** Opening Task input block **

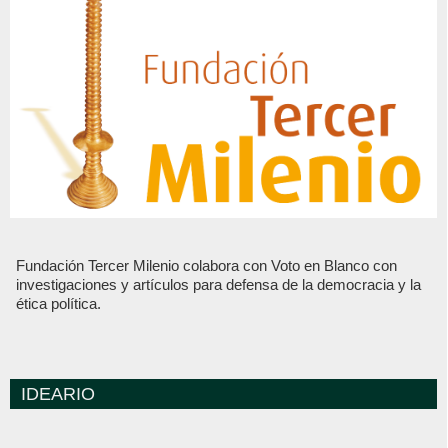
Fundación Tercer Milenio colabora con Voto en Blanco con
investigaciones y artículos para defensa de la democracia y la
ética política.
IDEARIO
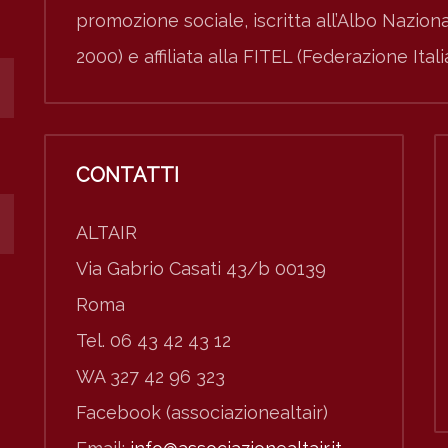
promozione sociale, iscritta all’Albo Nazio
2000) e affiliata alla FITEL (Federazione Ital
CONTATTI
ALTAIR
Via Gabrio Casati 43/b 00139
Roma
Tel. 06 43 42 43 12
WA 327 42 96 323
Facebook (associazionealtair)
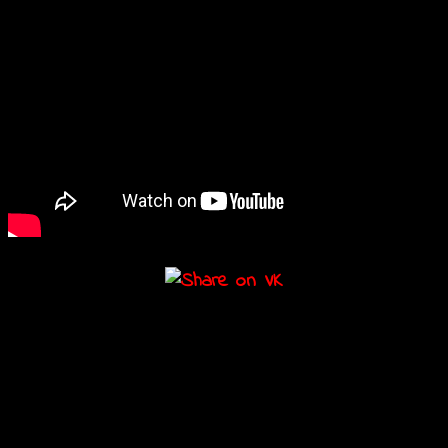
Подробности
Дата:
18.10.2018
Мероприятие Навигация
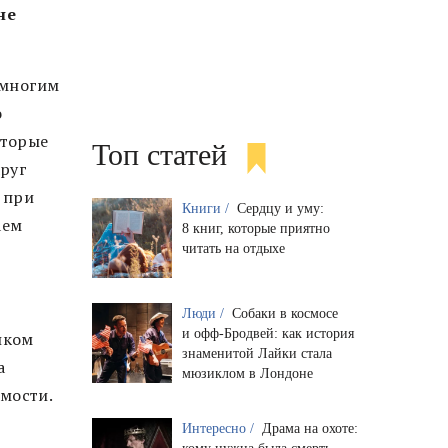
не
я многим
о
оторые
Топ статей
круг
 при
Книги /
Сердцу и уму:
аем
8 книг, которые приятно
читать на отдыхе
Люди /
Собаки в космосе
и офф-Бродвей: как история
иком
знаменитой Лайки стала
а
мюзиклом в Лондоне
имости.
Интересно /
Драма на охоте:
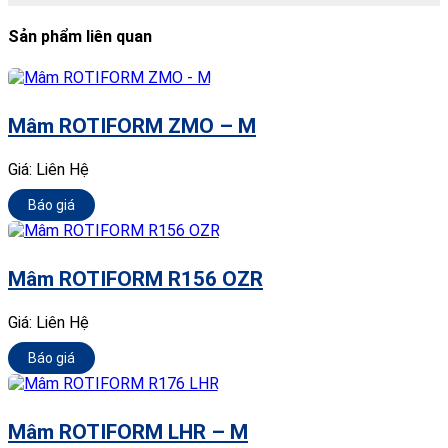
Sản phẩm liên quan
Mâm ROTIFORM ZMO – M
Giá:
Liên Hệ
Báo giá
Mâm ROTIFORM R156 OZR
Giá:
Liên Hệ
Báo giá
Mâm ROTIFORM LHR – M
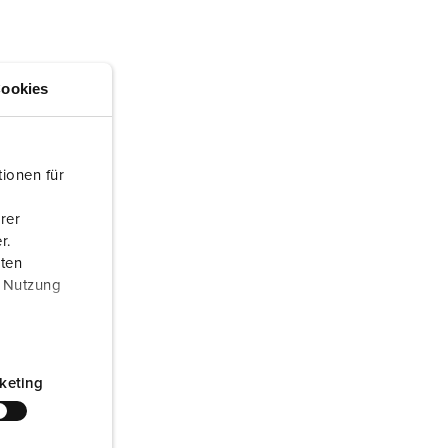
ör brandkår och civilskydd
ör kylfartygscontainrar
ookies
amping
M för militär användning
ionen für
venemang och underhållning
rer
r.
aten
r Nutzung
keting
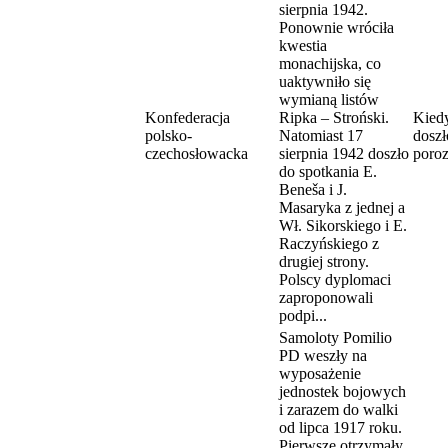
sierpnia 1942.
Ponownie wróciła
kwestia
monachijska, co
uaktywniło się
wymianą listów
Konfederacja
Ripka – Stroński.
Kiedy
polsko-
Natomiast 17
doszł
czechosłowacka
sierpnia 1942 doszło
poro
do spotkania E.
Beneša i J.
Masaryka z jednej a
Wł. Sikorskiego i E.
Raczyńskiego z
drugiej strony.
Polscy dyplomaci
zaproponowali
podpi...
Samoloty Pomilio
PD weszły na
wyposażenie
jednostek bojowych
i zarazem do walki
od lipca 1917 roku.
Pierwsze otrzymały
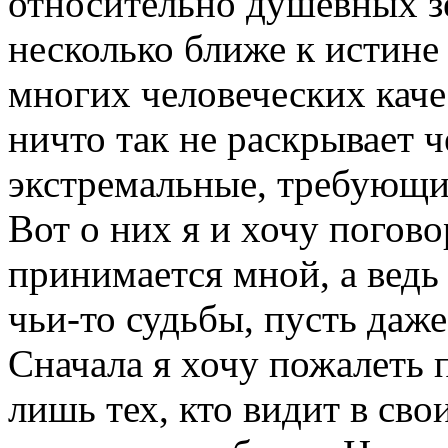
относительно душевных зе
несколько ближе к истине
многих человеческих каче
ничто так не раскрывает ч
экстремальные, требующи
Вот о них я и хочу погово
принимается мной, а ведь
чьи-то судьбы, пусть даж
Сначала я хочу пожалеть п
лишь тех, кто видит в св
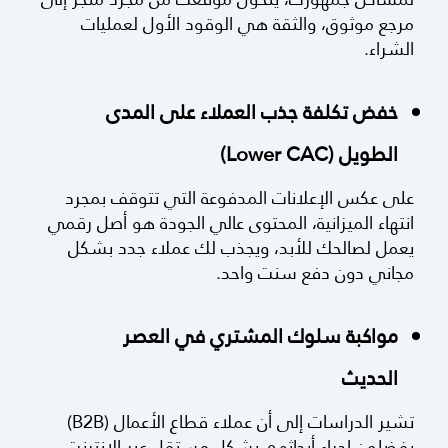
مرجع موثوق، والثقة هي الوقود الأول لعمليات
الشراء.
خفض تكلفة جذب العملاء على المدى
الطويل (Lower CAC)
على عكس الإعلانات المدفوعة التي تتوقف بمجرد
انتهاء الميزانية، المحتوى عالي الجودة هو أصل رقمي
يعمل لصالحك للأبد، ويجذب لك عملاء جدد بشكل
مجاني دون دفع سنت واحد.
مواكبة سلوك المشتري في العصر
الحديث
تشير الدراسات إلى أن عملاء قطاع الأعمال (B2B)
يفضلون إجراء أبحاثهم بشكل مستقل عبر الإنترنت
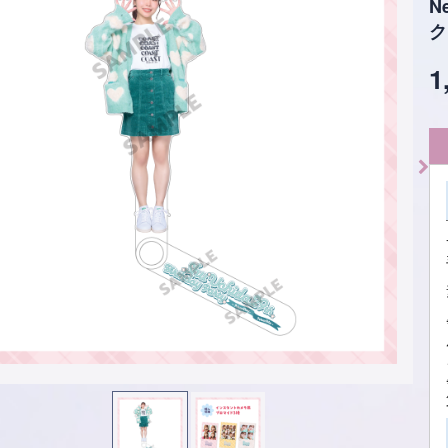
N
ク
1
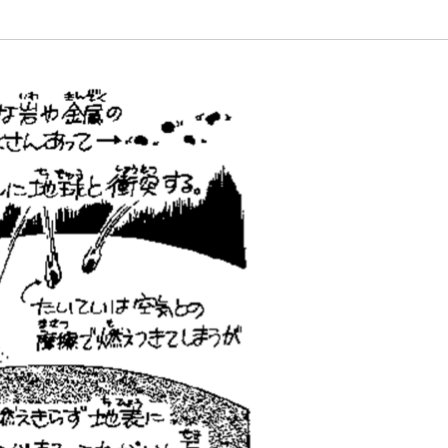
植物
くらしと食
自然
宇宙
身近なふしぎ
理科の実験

** Closing Task input block **

> Prompt
Transcribe these lines word for word, all of them from start to finish, and leave the pictures out of your answer.

> Solution
Fundación Tercer Milenio colabora con Voto en Blanco con
investigaciones y artículos para defensa de la democracia y la
ética política.
IDEARIO
promozione sociale, iscritta all’Albo Nazio
2000) e affiliata alla FITEL (Federazione Ital
CONTATTI
ALTAIR
Via Gabrio Casati 43/b 00139
Roma
Tel. 06 43 42 43 12
WA 327 42 96 323
Facebook (associazionealtair)
Подробности
Дата:
18.10.2018
Мероприятие Навигация
не
я многим
о
оторые
Топ статей
круг
 при
Книги /
Сердцу и уму:
аем
8 книг, которые приятно
читать на отдыхе
Люди /
Собаки в космосе
и офф-Бродвей: как история
иком
знаменитой Лайки стала
а
мюзиклом в Лондоне
имости.
Интересно /
Драма на охоте:
Sản phẩm liên quan
Mâm ROTIFORM ZMO – M
Giá:
Liên Hệ
Báo giá
Mâm ROTIFORM R156 OZR
Giá:
Liên Hệ
Báo giá
Mâm ROTIFORM LHR – M
ör brandkår och civilskydd
ör kylfartygscontainrar
ookies
amping
M för militär användning
ionen für
venemang och underhållning
rer
r.
aten
r Nutzung
keting
sierpnia 1942.
Ponownie wróciła
kwestia
monachijska, co
uaktywniło się
wymianą listów
Konfederacja
Ripka – Stroński.
Kiedy
polsko-
Natomiast 17
doszł
czechosłowacka
sierpnia 1942 doszło
poro
do spotkania E.
Beneša i J.
Masaryka z jednej a
Wł. Sikorskiego i E.
Raczyńskiego z
drugiej strony.
Polscy dyplomaci
zaproponowali
podpi...
Samoloty Pomilio
PD weszły na
wyposażenie
jednostek bojowych
i zarazem do walki
od lipca 1917 roku.
Pierwsze otrzymały
относительно душевных зе
несколько ближе к истине
многих человеческих каче
ничто так не раскрывает ч
экстремальные, требующи
Вот о них я и хочу погово
принимается мной, а ведь
чьи-то судьбы, пусть даж
Сначала я хочу пожалеть п
лишь тех, кто видит в св
مرجع موثوق، والثقة هي الوقود الأول لعمليات
الشراء.
خفض تكلفة جذب العملاء على المدى
الطويل (Lower CAC)
على عكس الإعلانات المدفوعة التي تتوقف بمجرد
انتهاء الميزانية، المحتوى عالي الجودة هو أصل رقمي
يعمل لصالحك للأبد، ويجذب لك عملاء جدد بشكل
مجاني دون دفع سنت واحد.
مواكبة سلوك المشتري في العصر
الحديث
تشير الدراسات إلى أن عملاء قطاع الأعمال (B2B)
يفضلون إجراء أبحاثهم بشكل مستقل عبر الإنترنت
N
ク
1
植物
くらしと食
自然
宇宙
身近なふしぎ
理科の実験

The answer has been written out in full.